Copy the records below exactly as they stand. Leave out the pictures.

____________

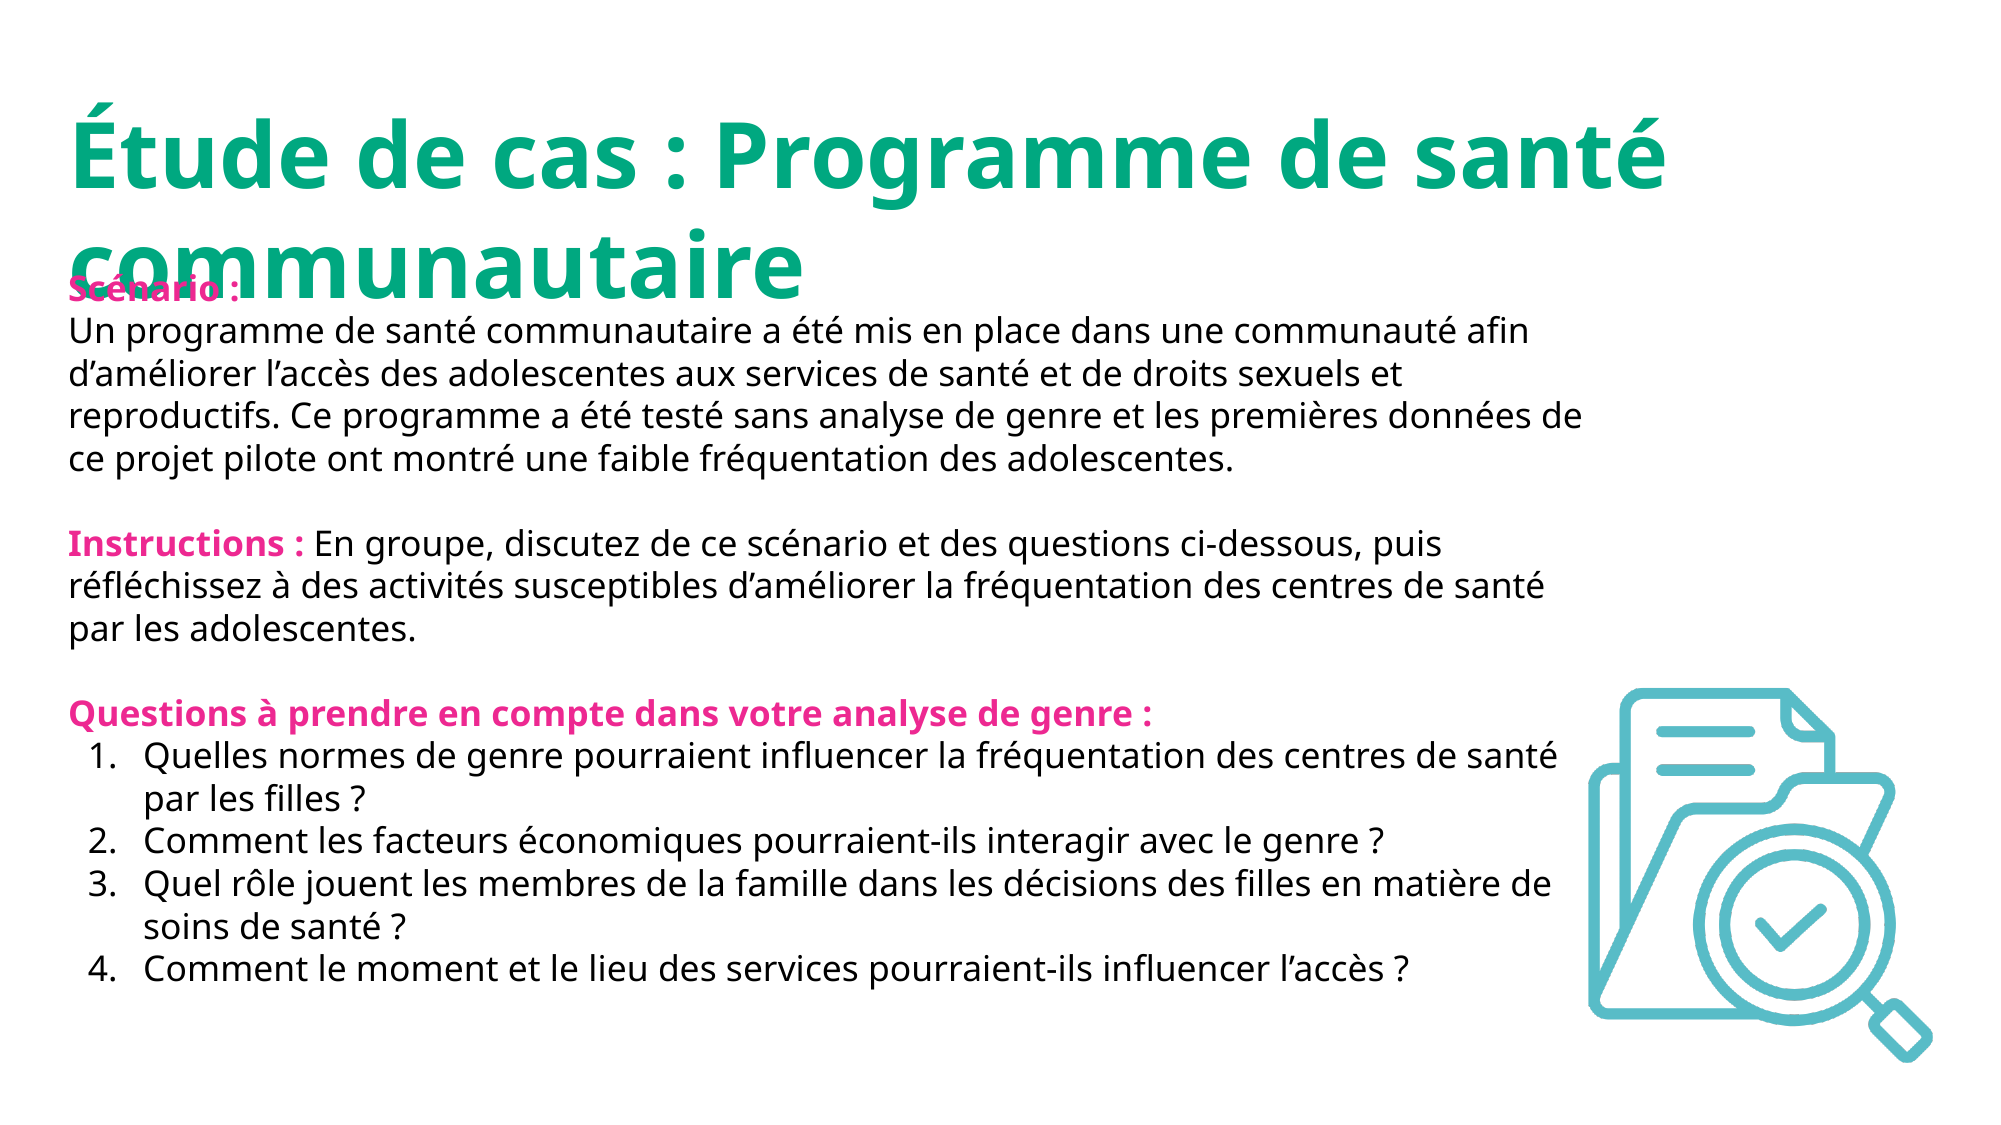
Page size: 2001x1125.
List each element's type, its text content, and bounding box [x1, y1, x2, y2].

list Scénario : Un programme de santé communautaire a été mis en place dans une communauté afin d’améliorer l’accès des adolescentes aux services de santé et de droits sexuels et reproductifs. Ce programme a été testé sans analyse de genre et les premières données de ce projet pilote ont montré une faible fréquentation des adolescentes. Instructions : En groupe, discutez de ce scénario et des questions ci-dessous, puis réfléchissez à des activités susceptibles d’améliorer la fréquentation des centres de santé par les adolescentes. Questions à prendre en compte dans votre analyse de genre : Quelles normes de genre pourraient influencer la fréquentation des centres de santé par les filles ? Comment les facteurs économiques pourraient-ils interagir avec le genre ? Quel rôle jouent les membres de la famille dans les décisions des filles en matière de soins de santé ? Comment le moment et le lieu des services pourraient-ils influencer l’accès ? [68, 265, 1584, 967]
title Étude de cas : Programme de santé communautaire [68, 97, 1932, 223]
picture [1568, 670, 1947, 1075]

____________

* Task answer *
Page size: 2001x1125.
List each element's type, its text content, and bounding box [x1, y1, x2, y2].

list Scénario : Un programme de santé communautaire a été mis en place dans une communauté afin d’améliorer l’accès des adolescentes aux services de santé et de droits sexuels et reproductifs. Ce programme a été testé sans analyse de genre et les premières données de ce projet pilote ont montré une faible fréquentation des adolescentes. Instructions : En groupe, discutez de ce scénario et des questions ci-dessous, puis réfléchissez à des activités susceptibles d’améliorer la fréquentation des centres de santé par les adolescentes. Questions à prendre en compte dans votre analyse de genre : Quelles normes de genre pourraient influencer la fréquentation des centres de santé par les filles ? Comment les facteurs économiques pourraient-ils interagir avec le genre ? Quel rôle jouent les membres de la famille dans les décisions des filles en matière de soins de santé ? Comment le moment et le lieu des services pourraient-ils influencer l’accès ? [68, 265, 1584, 967]
title Étude de cas : Programme de santé communautaire [68, 97, 1932, 223]
picture [1568, 670, 1947, 1075]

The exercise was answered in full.